-
11. Data: 2017-01-21 14:01:49
Temat: Re: Kolizja - podpisanie oświadczenia, ale jednak nie moja wina
Od: "Tomasz Gorbaczuk" <g...@a...pl>
W dniu .01.2017 o 23:59 Adam Wysocki <g...@s...invalid> pisze:
> Cześć,
>
> Miałem sytuację, która nagrała się tak.
>
> https://youtube.com/watch?v=R9hyBEthOeo
>
Winny wg mnie nie jesteś, ale po stylu jazdy i komentarzu po zdarzeniu
wnioskuje, że należysz do zwykłych buraków za kierownicą, którzy w każdym
uczestniku ruchu widzą swojego "wroga".
Chłopie, każdemu się spieszy, bylem na tym skrzyżowaniu +-5 min w tym
samym czasie co Ty, przez takich jak Ty dochodzi do tragedii. Codziennie
widzę takie sytuacje na końcu obwodnicy, na skrzyżowaniach. Tamtemu z tyłu
(jeśli nie był zwykłym gapą) puściły nerwy i celowo Cię puknął. Kolejnym
razem ktoś ze słabymi nerwami zrobi to przy 120km/h na godzinę i będzie
tragedia.
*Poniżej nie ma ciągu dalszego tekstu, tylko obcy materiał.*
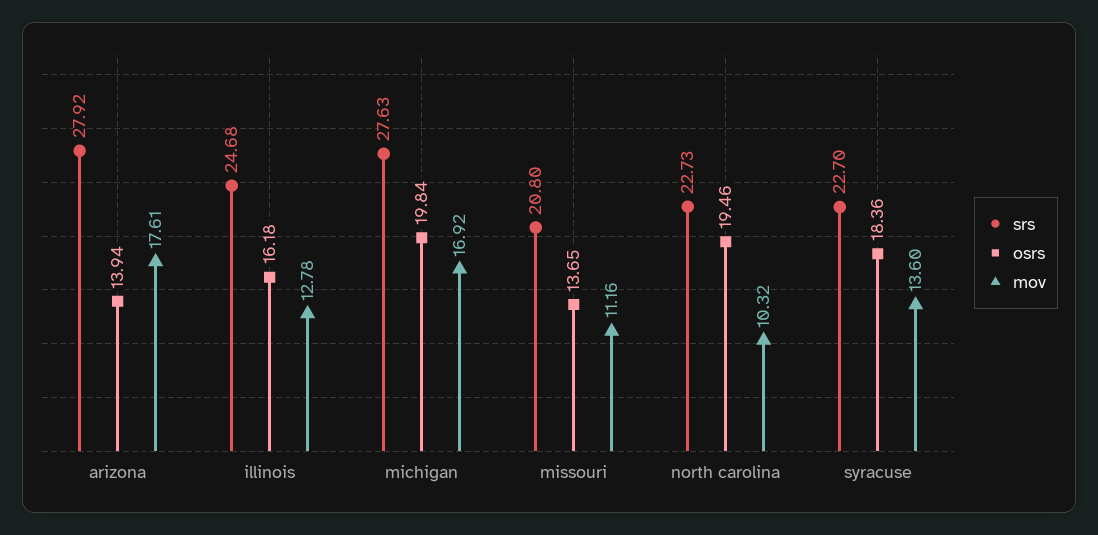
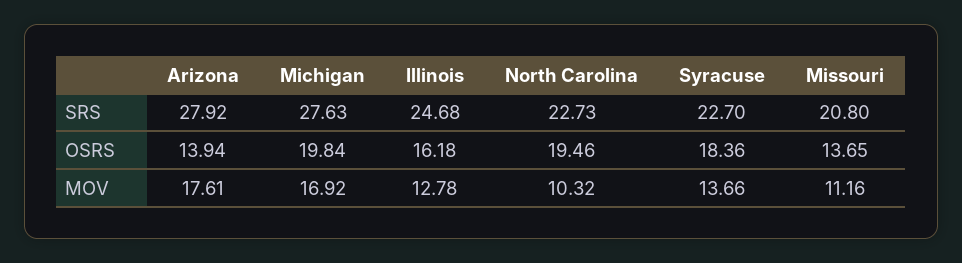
mov, syracuse: 13.6 -> 13.66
Przemyśl to.
TG
-
12. Data: 2017-01-21 14:05:28
Temat: Re: Kolizja - podpisanie oświadczenia, ale jednak nie moja wina
Od: "Tomasz Gorbaczuk" <g...@a...pl>
W dniu .01.2017 o 14:01 Tomasz Gorbaczuk <g...@a...pl> pisze:
> Chłopie, każdemu się spieszy, bylem na tym skrzyżowaniu +-5 min w tym
> samym czasie co Ty,
Poprawka, byłem z 5 min przed Tobą, inaczej bym zauważył :-)
TG
-
13. Data: 2017-01-21 14:27:51
Temat: Re: Kolizja - podpisanie oświadczenia, ale jednak nie moja wina
Od: g...@s...invalid (Adam Wysocki)
In pl.misc.samochody Tomasz Pyra <h...@s...spam.spam> wrote:
> Tak naprawdę to nie do końca Twoja sprawa, a Twojego ubezpieczyciela.
> Twoja deklaracja o tym czy wina jest Twoja czy nie Twoja nie jest dla
> ubezpieczyciela wiążąca i to ubezpieczyciel podejmie decyzję czy winę
> bierze na siebie (Ciebie), czy odrzuci.
Hmm, tego nie wiedziałem.
> Natomiast napisz im jak było, dołącz film, napisz że podpisując
> oświadczenie działałeś pod wpływem błędu i myślę że masz całkiem duże
> szanse na to, że Twój ubezpieczyciel nie uzna swojej odpowiedzialności.
>
> Osobno należy zwrócić się do ubezpieczyciela sprawcy (jak masz nr
> rejestracyjny to znajdziesz dane na stronie UFG) o odszkodowanie za
> uszkodzenie Twojego auta.
A teraz ciekawostka - okazało się, że ubezpieczyciel jest ten sam. Ja
jestem ubezpieczony w HDI, on w Warcie, ale to ta sama firma.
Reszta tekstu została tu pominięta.